### Task item
Omitting the images, transcribe the records below exactly as they stand.

### Records supplied
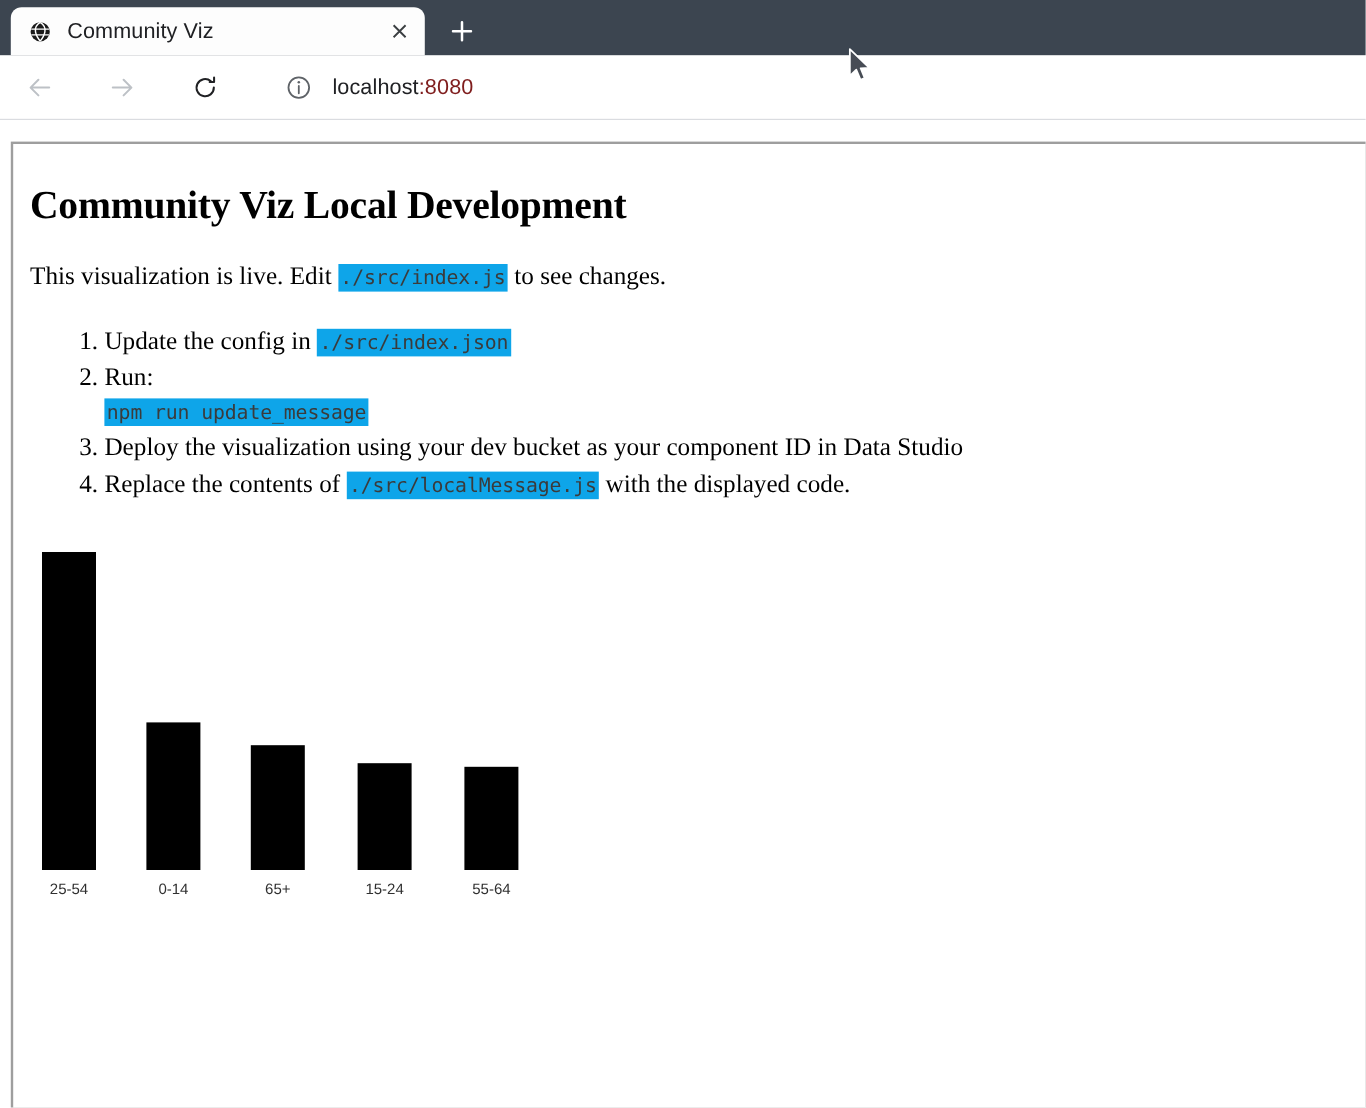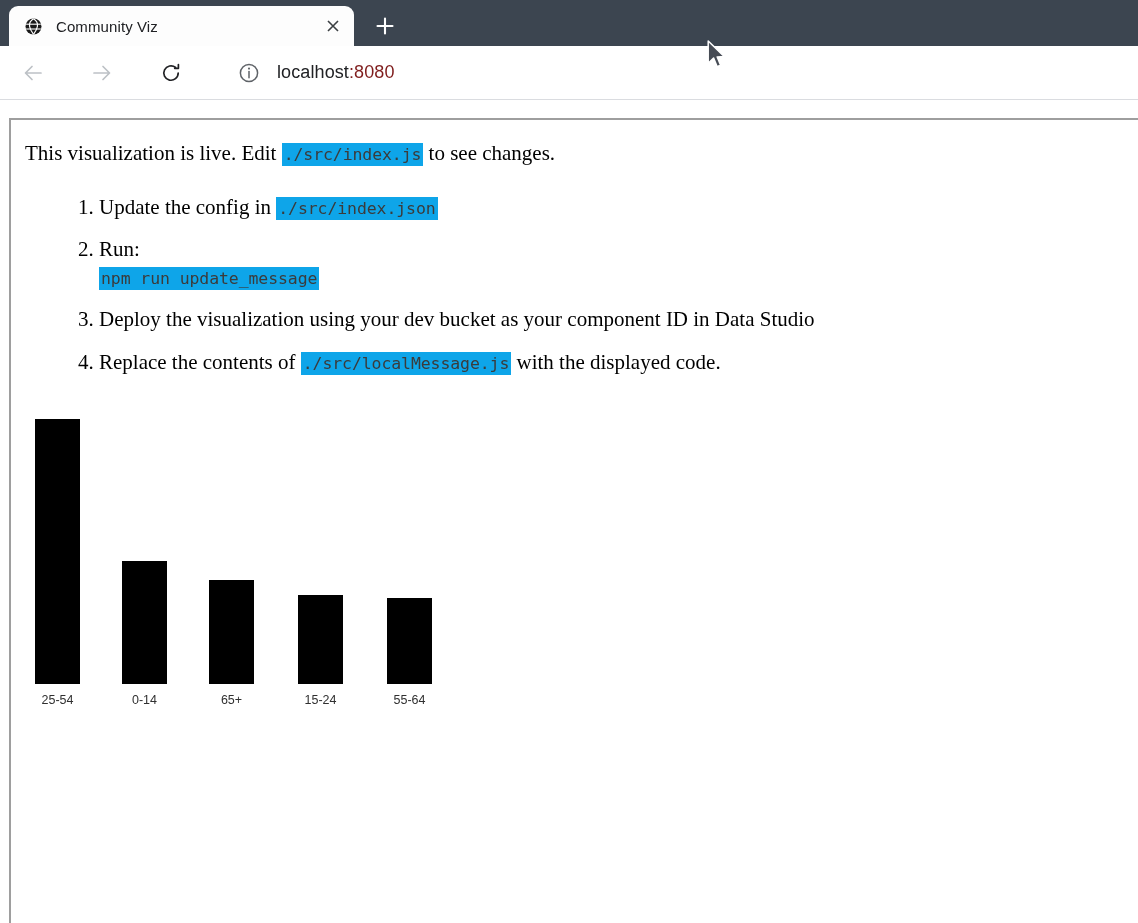--- a/index.html
+++ b/index.html
@@ -46,7 +46,7 @@
   }
   .tab-title {
     flex: 1 1 auto;
-    font-size: 15px;
+    font-size: 18px;
     color: #202124;
     white-space: nowrap;
     overflow: hidden;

### Exercise solution
--- a/index.html
+++ b/index.html
@@ -46,7 +46,7 @@
   }
   .tab-title {
     flex: 1 1 auto;
-    font-size: 15px;
+    font-size: 18px;
     color: #202124;
     white-space: nowrap;
     overflow: hidden;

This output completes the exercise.